>>>>>

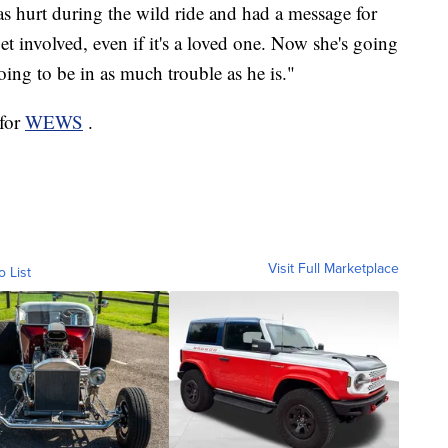
as hurt during the wild ride and had a message for
et involved, even if it's a loved one. Now she's going
oing to be in as much trouble as he is."
 for
WEWS
.
Visit Full Marketplace
o List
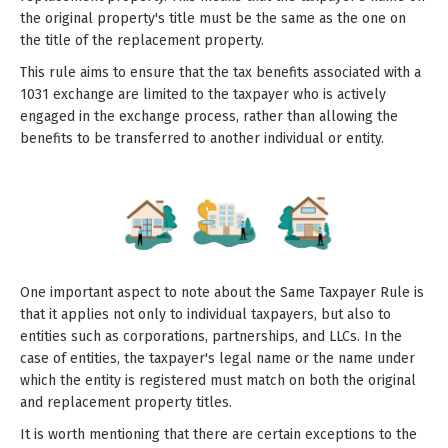
the original property's title must be the same as the one on
the title of the replacement property.
This rule aims to ensure that the tax benefits associated with a
1031 exchange are limited to the taxpayer who is actively
engaged in the exchange process, rather than allowing the
benefits to be transferred to another individual or entity.
One important aspect to note about the Same Taxpayer Rule is
that it applies not only to individual taxpayers, but also to
entities such as corporations, partnerships, and LLCs. In the
case of entities, the taxpayer's legal name or the name under
which the entity is registered must match on both the original
and replacement property titles.
It is worth mentioning that there are certain exceptions to the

<<<<<

_PROMPT_
Reproduce every line of the data above without changing a character, and leave the pictures out of your answer.

_RESULT_
as hurt during the wild ride and had a message for
et involved, even if it's a loved one. Now she's going
oing to be in as much trouble as he is."
 for
WEWS
.
Visit Full Marketplace
o List
the original property's title must be the same as the one on
the title of the replacement property.
This rule aims to ensure that the tax benefits associated with a
1031 exchange are limited to the taxpayer who is actively
engaged in the exchange process, rather than allowing the
benefits to be transferred to another individual or entity.
One important aspect to note about the Same Taxpayer Rule is
that it applies not only to individual taxpayers, but also to
entities such as corporations, partnerships, and LLCs. In the
case of entities, the taxpayer's legal name or the name under
which the entity is registered must match on both the original
and replacement property titles.
It is worth mentioning that there are certain exceptions to the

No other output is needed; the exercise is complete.